2.5000 1.2000 0.4500

disp(rtrue)

2.5000 1.2000 0.4500

Limited Observations

假设你不能遵守所有的components ofy, but only the final outputsy(5)andy(6)．Can you obtain the values of all the reaction rates based on this limited information?

To find out, modify the functionRtoODEto return only the fifth and sixth ODE outputs. The modified ODE solver is inRtoODE2．

typeRtoODE2

function solpts = RtoODE2(r,tspan,y0) solpts = RtoODE(r,tspan,y0); solpts = solpts([5,6],:); % Just y(5) and y(6) end

TheRtoODE2function simply callsRtoODEand then takes the final two rows of the output.

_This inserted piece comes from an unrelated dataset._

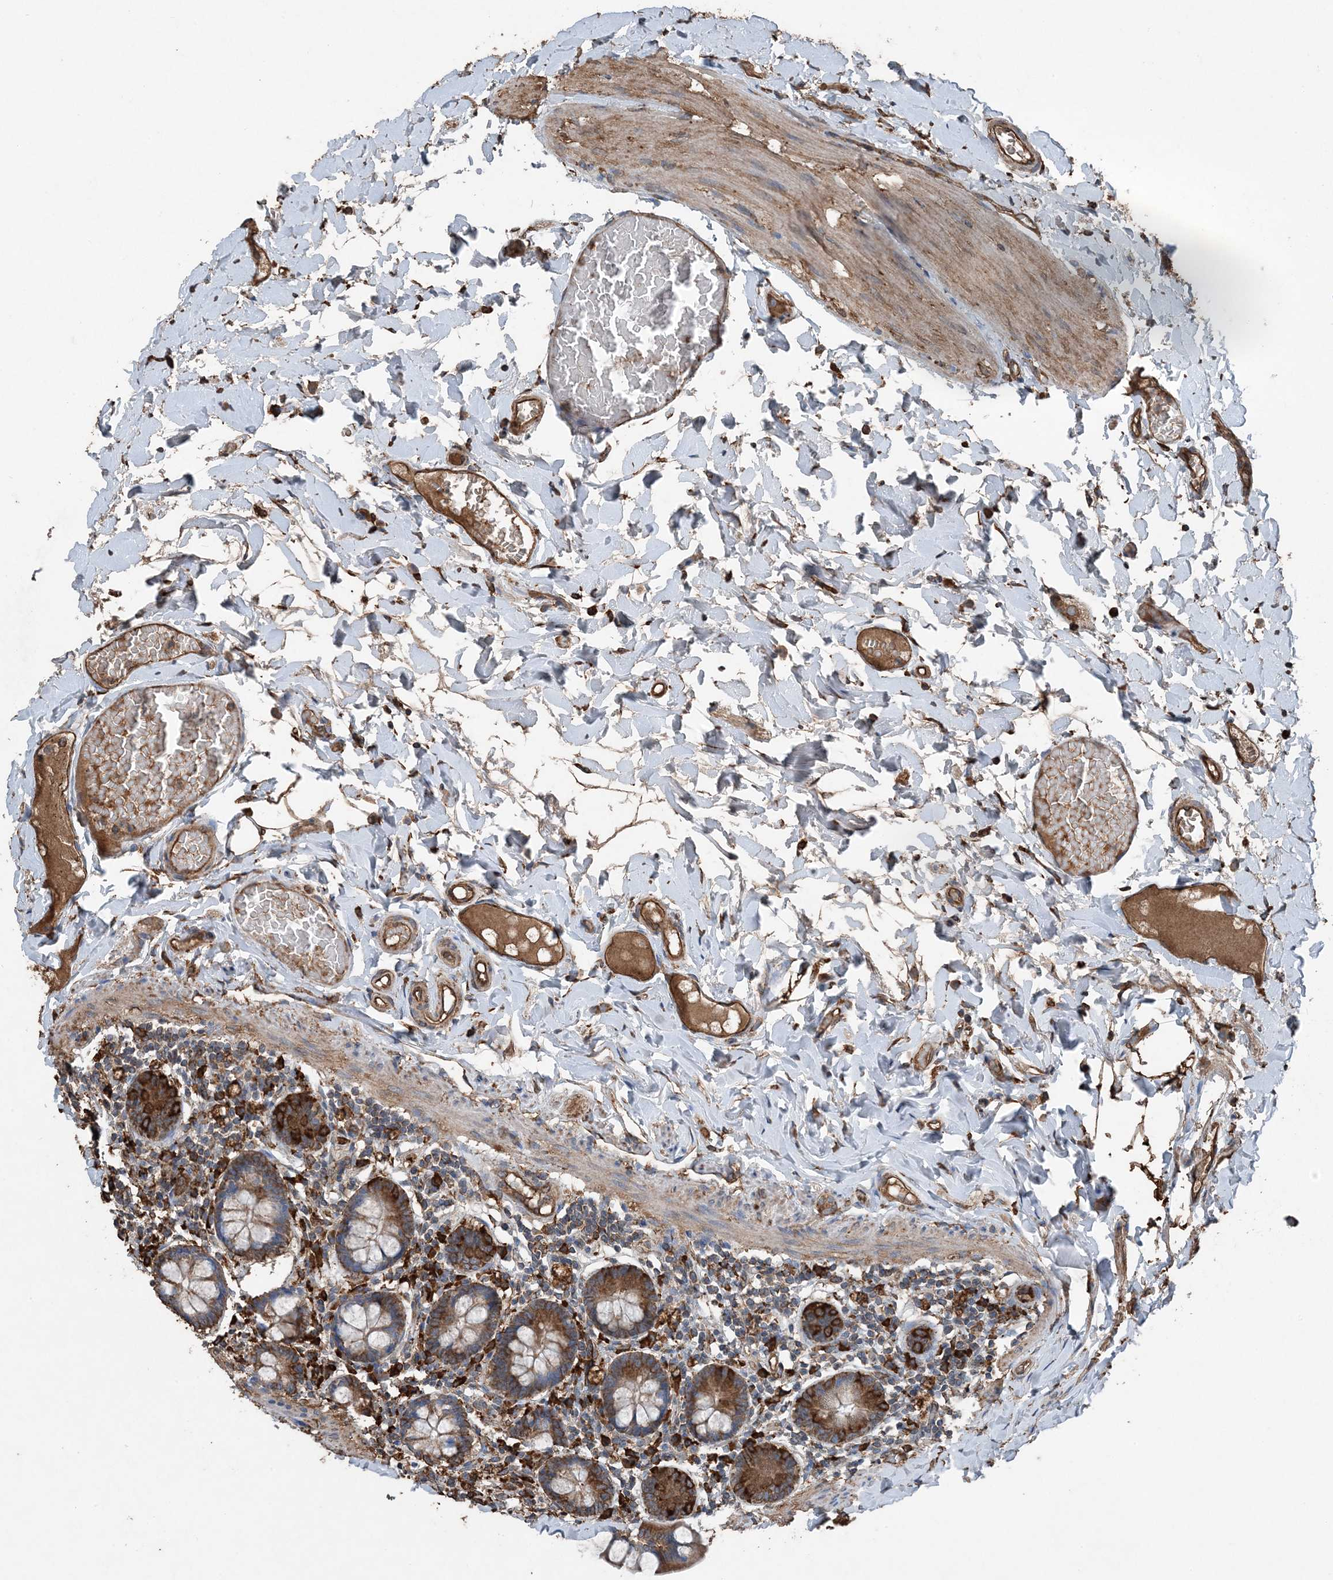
{"staining": {"intensity": "strong", "quantity": "25%-75%", "location": "cytoplasmic/membranous"}, "tissue": "small intestine", "cell_type": "Glandular cells", "image_type": "normal", "snomed": [{"axis": "morphology", "description": "Normal tissue, NOS"}, {"axis": "topography", "description": "Small intestine"}], "caption": "High-power microscopy captured an immunohistochemistry image of normal small intestine, revealing strong cytoplasmic/membranous expression in about 25%-75% of glandular cells. (brown staining indicates protein expression, while blue staining denotes nuclei).", "gene": "PDIA6", "patient": {"sex": "male", "age": 41}}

Create a new optimization expression fromRtoODE2and the optimization variabler, the time span datatspan, and the initial pointy0．

myfcn2 = fcn2optimexpr(@RtoODE2,r,tspan,y0);

Modify the comparison data to include outputs 5 and 6 only.

yvals2 = yvalstrue([5,6],:);

Create a new objective and new optimization problem from the optimization expressionmyfcn2and the comparison datayvals2．

obj2 = sum(sum((myfcn2 - yvals2).^2)); prob2 = optimproblem("Objective",obj2);

Solve the problem based on this limited set of observations.

[rsol2,sumsq2] = solve(prob2,r0)

Solving problem using lsqnonlin. Local minimum possible. lsqnonlin stopped because the final change in the sum of squares relative to its initial value is less than the value of the function tolerance.

rsol2 =struct with fields:r: [3x1 double]

sumsq2 = 2.1616e-05

Once again, the returned sum of squares is essentially zero. Does this mean that the solver found the correct reaction rates?

disp(rsol2.r)

1.7811 1.5730 0.5899

disp(rtrue)

2.5000 1.2000 0.4500

No; in this case, the new rates are quite different from the true rates. However, a plot of the new ODE solution compared to the true values shows thaty(5)andy(6)match the true values.

figure plot(tspan,yvals2(1,:),'b-') holdonss2 = RtoODE2(rsol2.r,tspan,y0); plot(tspan,ss2(1,:),'r--') plot(tspan,yvals2(2,:),'c-') plot(tspan,ss2(2,:),'m--') legend('True y(5)','New y(5)','True y(6)','New y(6)','Location','northwest') holdoff

Figure contains an axes object. The axes object contains 4 objects of type line. These objects represent True y(5), New y(5), True y(6), New y(6).

To identify the correct reaction rates for this problem, you must have data for more observations thany(5)andy(6)．

Plot all the components of the solution with the new parameters, and plot the solution with the true parameters.

figure yvals2 = RtoODE(rsol2.r,tspan,y0);fori = 1:6 subplot(3,2,i) plot(tspan,yvalstrue(i,:),'b-',tspan,yvals2(i,:),'r--') legend('True','New','Location','best') title(['y(',num2str(i),')'])end

With the new parameters, substances $C_{1}$ and $C_{2}$ drain more slowly, and substance $C_{3}$ does not accumulate as much. But substances $C_{4}$ , $C_{5}$ , and $C_{6}$ have exactly the same evolution with both the new parameters and the true parameters.